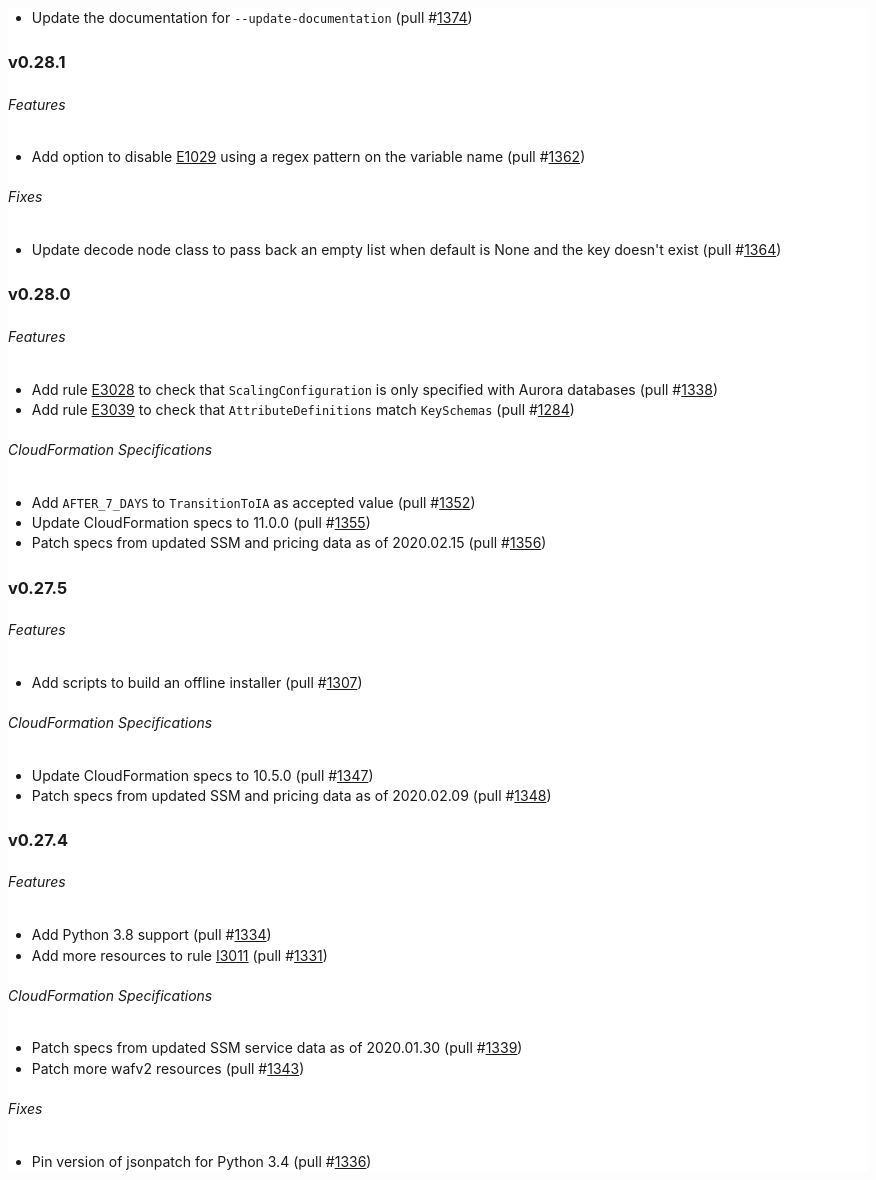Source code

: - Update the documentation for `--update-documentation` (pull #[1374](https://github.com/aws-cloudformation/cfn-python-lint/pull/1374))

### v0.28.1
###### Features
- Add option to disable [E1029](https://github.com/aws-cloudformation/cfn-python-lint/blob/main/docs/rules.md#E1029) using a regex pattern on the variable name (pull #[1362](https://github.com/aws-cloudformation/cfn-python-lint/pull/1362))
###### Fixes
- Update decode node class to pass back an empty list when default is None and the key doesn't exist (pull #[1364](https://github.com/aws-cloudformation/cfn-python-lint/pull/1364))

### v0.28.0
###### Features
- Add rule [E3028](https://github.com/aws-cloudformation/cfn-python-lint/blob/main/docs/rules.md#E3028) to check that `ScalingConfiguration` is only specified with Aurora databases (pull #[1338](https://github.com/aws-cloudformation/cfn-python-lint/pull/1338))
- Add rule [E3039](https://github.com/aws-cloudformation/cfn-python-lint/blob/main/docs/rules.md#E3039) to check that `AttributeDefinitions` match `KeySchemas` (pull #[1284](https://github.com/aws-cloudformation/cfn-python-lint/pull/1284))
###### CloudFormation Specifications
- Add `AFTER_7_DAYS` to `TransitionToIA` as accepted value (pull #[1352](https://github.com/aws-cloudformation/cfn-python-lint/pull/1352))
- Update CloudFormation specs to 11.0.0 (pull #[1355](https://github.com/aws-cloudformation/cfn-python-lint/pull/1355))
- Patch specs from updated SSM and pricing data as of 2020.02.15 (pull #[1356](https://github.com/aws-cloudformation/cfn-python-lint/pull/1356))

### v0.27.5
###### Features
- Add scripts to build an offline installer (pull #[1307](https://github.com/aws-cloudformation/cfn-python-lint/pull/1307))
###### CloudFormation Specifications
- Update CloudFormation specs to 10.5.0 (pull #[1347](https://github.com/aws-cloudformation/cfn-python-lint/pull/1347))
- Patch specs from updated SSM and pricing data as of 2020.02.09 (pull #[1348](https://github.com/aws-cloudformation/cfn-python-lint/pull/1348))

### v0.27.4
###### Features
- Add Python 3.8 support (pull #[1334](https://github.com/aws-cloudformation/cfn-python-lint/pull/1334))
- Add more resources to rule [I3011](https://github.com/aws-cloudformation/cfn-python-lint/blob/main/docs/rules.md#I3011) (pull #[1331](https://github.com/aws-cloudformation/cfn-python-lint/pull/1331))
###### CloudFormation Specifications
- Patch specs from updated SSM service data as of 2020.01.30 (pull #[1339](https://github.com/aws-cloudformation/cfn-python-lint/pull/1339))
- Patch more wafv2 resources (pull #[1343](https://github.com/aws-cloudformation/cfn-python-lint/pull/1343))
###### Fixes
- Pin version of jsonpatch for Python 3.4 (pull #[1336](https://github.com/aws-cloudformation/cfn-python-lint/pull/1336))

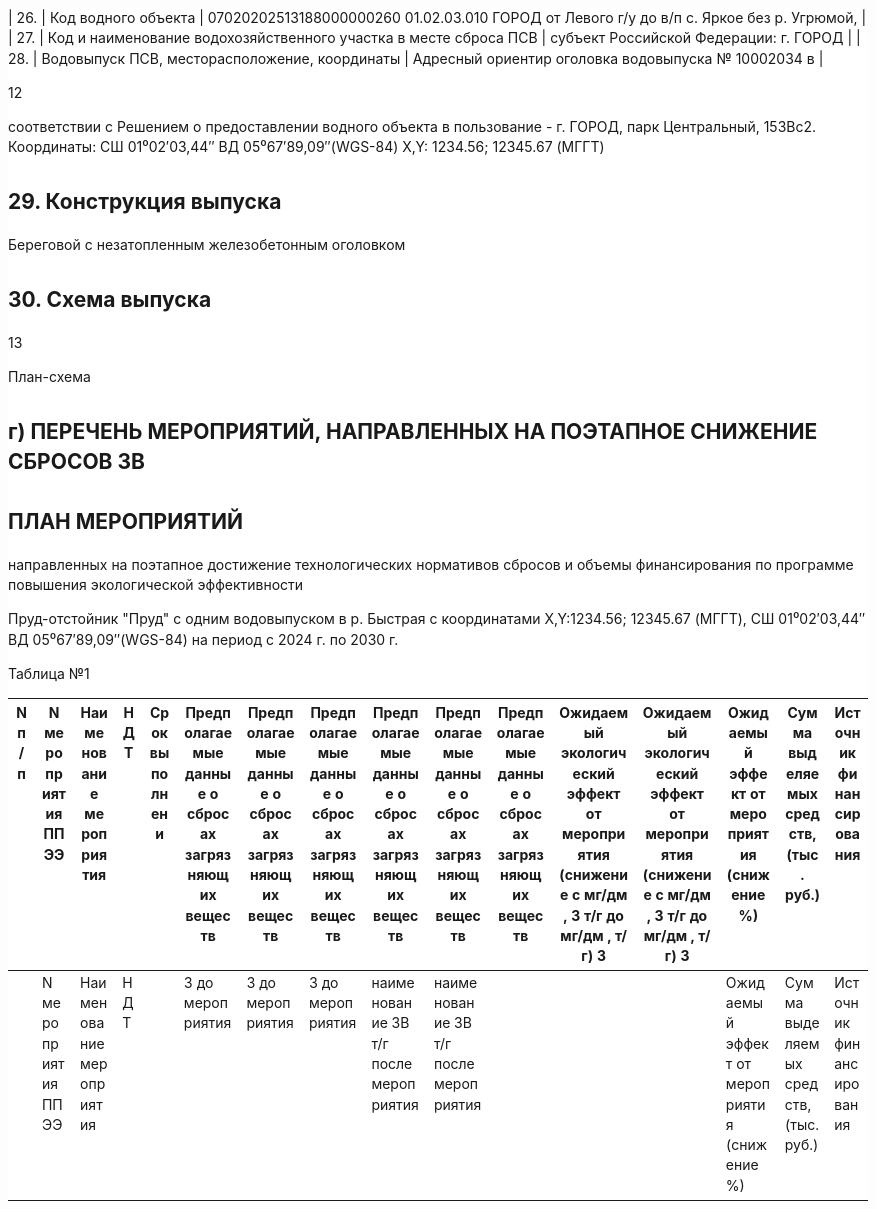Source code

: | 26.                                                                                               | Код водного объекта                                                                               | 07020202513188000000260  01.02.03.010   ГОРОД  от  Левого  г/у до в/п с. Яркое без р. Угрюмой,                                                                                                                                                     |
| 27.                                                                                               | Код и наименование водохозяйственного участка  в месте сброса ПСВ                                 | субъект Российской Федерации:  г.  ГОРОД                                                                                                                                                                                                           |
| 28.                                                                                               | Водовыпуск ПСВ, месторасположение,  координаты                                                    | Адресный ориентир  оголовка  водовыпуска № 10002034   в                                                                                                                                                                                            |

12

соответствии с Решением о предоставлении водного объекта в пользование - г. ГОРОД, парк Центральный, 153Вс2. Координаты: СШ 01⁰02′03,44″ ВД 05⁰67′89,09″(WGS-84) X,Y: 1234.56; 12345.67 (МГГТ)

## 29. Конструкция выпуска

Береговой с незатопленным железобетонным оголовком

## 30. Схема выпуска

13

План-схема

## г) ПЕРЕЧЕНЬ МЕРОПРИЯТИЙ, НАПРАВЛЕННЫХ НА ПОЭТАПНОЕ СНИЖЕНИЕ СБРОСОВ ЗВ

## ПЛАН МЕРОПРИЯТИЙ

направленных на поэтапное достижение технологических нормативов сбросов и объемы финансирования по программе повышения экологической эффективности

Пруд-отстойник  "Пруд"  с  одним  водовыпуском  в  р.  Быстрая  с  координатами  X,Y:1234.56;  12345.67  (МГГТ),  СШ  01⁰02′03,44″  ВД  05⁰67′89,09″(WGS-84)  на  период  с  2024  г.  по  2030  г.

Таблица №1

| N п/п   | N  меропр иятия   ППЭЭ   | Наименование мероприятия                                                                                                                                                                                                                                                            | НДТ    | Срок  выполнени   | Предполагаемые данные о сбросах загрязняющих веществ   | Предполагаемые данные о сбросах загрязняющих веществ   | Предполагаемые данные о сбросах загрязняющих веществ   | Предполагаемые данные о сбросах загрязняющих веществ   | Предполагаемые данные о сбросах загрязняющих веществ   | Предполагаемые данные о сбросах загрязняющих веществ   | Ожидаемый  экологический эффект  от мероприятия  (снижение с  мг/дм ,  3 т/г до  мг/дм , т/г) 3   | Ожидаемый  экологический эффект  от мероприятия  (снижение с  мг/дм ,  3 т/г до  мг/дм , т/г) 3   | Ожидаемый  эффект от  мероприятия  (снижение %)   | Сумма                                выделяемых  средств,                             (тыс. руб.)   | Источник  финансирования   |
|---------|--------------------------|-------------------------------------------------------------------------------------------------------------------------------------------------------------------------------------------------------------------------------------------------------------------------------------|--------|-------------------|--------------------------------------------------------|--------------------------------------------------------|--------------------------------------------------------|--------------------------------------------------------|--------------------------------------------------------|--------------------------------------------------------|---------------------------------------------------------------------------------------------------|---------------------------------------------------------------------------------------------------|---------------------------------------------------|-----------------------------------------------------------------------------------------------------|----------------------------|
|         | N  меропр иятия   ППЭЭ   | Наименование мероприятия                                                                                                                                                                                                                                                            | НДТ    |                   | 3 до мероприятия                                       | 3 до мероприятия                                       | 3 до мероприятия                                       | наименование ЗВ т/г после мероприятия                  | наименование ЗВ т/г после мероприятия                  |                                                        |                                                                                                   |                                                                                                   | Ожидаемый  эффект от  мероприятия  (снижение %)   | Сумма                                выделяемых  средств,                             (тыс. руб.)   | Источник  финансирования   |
* * * *
• _Exercise prompt_: Tally the lines of the records holding the word "docs", then give only the resulting number.

• _Solution for this problem_: 4